Tuesday 10 November 2020

Arduino MP3 Shield

 I saw a reference in an article to a small simple cheap mp3 shield for Arduino and it seemed like a fun and interesting idea.  The shield incorporates an SD card holder, and in fact is only slightly larger than a micro SD card in a 16 pin DIP format. I found that I could buy a couple on ebay for £5.



A quick look on the internet and I found a couple of useful tutorials at buildcircuit.com.  It turns out you don't even need an Arduino, you can wire up the mp3 player to 3V3 power and a speaker, put some music on an SD card and start playing.  There is a small catch - the player doesn't play MP3 or WAV files only an unusual format called AD4 so you have to convert them first.  I used some sample files which were available and copied them to the card as 0000.AD4, 0001.AD4.... etc.  Once the card was inserted I simulated play by grounding pin 9 and a snippet of music played.  It was only about a second but it was a great test to get started with.

Next came the Arduino setup.  The tutorial suggests an ESP8266 but any Arduino will work, you just need 4 digital pins, and I used a nano.  There is a simple WTV020 library available in the Arduino IDE Library Manager which I installed.  It only consists of a single C++ program and you can see what functions are available.  I used an article from electronoobs to help me a bit with the setup.  The sample sketch shown in the article is also provided in the Arduino library so you can simply use this sketch, amending pin numbers as necessary.  I compiled and downloaded the sketch to the Nano and it played a little music.

I found a text controlled by keyboard input via the serial monitor much easier to experiment and used a little sketch to test the functions.
 The results were excellent.  The music played is very reasonable qulaity and it is easy to change track, stop, pause etc.

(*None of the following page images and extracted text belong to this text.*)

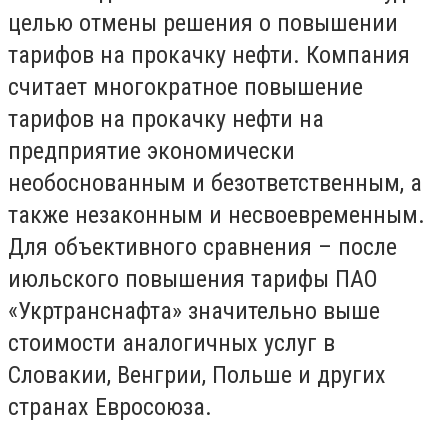
целью отмены решения о повышении
тарифов на прокачку нефти. Компания
считает многократное повышение
тарифов на прокачку нефти на
предприятие экономически
необоснованным и безответственным, а
также незаконным и несвоевременным.
Для объективного сравнения – после
июльского повышения тарифы ПАО
«Укртранснафта» значительно выше
стоимости аналогичных услуг в
Словакии, Венгрии, Польше и других
странах Евросоюза.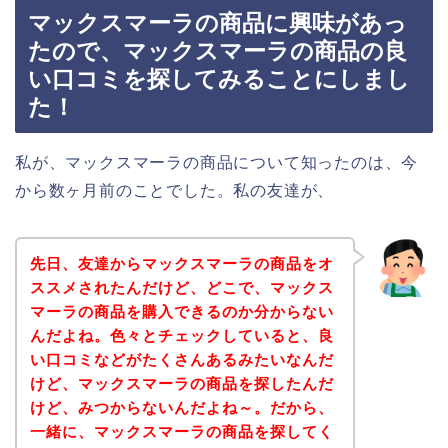
マックスマーラの商品に興味があっ
たので、マックスマーラの商品の良
い口コミを探してみることにしまし
た！
私が、マックスマーラの商品について知ったのは、今
から数ヶ月前のことでした。私の友達が、
先日、友達からマックスマーラの商品をオ
ススメされたんだけど、どこで、マックス
マーラの商品を購入できるのか分からない
んだよね。色々とチェックしていると、良
い口コミなどがたくさんあるみたいなんだ
けど、マックスマーラの商品を探したんだ
けど、みつからないんだよね～。だから、
一緒に、マックスマーラの商品を探してく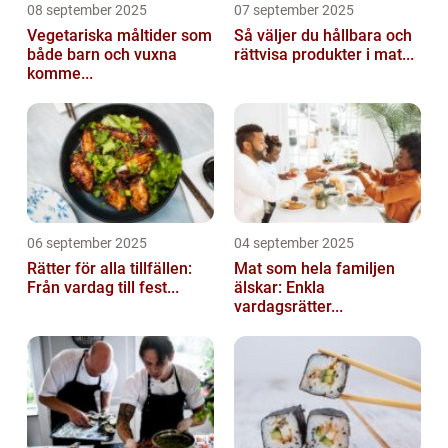
08 september 2025
07 september 2025
Vegetariska måltider som
Så väljer du hållbara och
både barn och vuxna
rättvisa produkter i mat...
komme...
06 september 2025
04 september 2025
Rätter för alla tillfällen:
Mat som hela familjen
Från vardag till fest...
älskar: Enkla
vardagsrätter...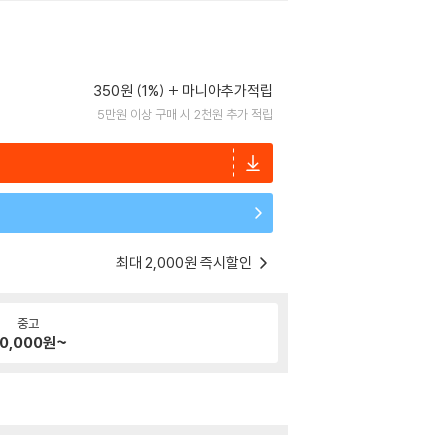
350원 (1%)
마니아추가적립
5만원 이상 구매 시 2천원 추가 적립
최대 2,000원 즉시할인
중고
0,000
원~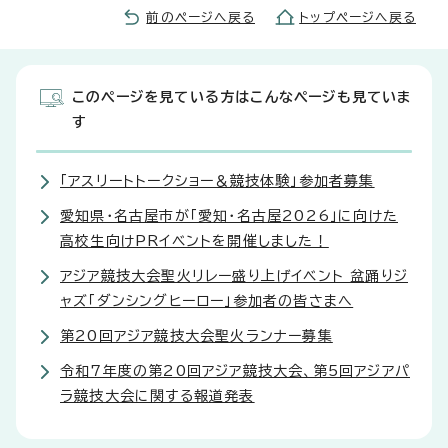
前のページへ戻る
トップページへ戻る
このページを見ている方はこんなページも見ていま
す
「アスリートトークショー＆競技体験」参加者募集
愛知県・名古屋市が「愛知・名古屋2026」に向けた
高校生向けPRイベントを開催しました！
アジア競技大会聖火リレー盛り上げイベント 盆踊りジ
ャズ「ダンシングヒーロー」参加者の皆さまへ
第20回アジア競技大会聖火ランナー募集
令和7年度の第20回アジア競技大会、第5回アジアパ
ラ競技大会に関する報道発表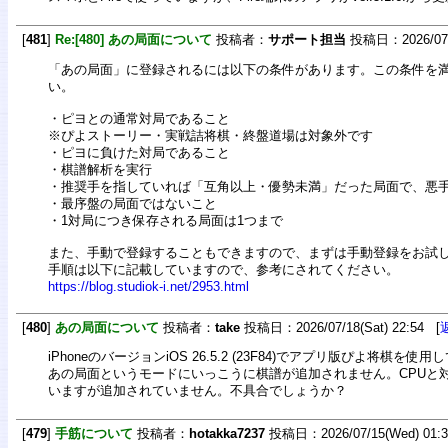
[
481
]
Re:[480] あの局面について
投稿者：
サポート担当
投稿日：2026/07/1
「あの局面」に登録されるには以下の条件があります。この条件を
い。
・ピヨとの通常対局であること
※ぴよストーリー・実戦詰将棋・終盤道場は対象外です
・ピヨに負けた対局であること
・棋譜解析を実行
・推奨手を指していれば「互角以上・優勢未満」だった局面で、悪
・最序盤の局面ではないこと
・1対局につき保存される局面は1つまで
また、手動で登録することもできますので、まずは手動登録をお試
手順は以下に記載していますので、参考にされてください。
https://blog.studiok-i.net/2953.html
[
480
]
あの局面について
投稿者：
take
投稿日：2026/07/18(Sat) 22:54 [
iPhoneのバージョンiOS 26.5.2 (23F84)でアプリ版ぴよ将棋を使
あの局面というモードにいっこうに棋譜が追加されません。CPUと
いますが追加されていません。不具合でしょうか？
[
479
]
手筋について
投稿者：
hotakka7237
投稿日：2026/07/15(Wed) 01:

Now I needed to use my own sounds/music.  AD4 format isn't well known or supported. There is a utility SOMO or UsbRecorder I downloaded from 4dsystems.com.au.  I first took an mp3 track and converted it in audacity (mix down to mono, Normalise to -6db, export Quality=16kbps).  I then used SOMO to convert it to AD4.  Converting the mp3 track to low quality mono decreases its size to about 5% but converting to AD4 increases its size about 5x.  The newly converted track, once copied to SD card works perfectly on the music player and sounds good.

Since we have a multitude of ways of playing high quality music files it isn't likely that in practice we will have a use for a low quality arduino controller music player.  However it will be much more useful for spoken words, we can get the arduino to speak!  The player has the ability to play up to 512 files (0000.AD4 to 0511.AD4) so we have a vocabulary of 512 words to play with.  Unsurprisingly I couldn't find a set of AD4 format words and even MP3 format words aren't that easy to come by.  I found shtooka.net which has a large collection of about 4000 English words in a female voice "Mary" I could use.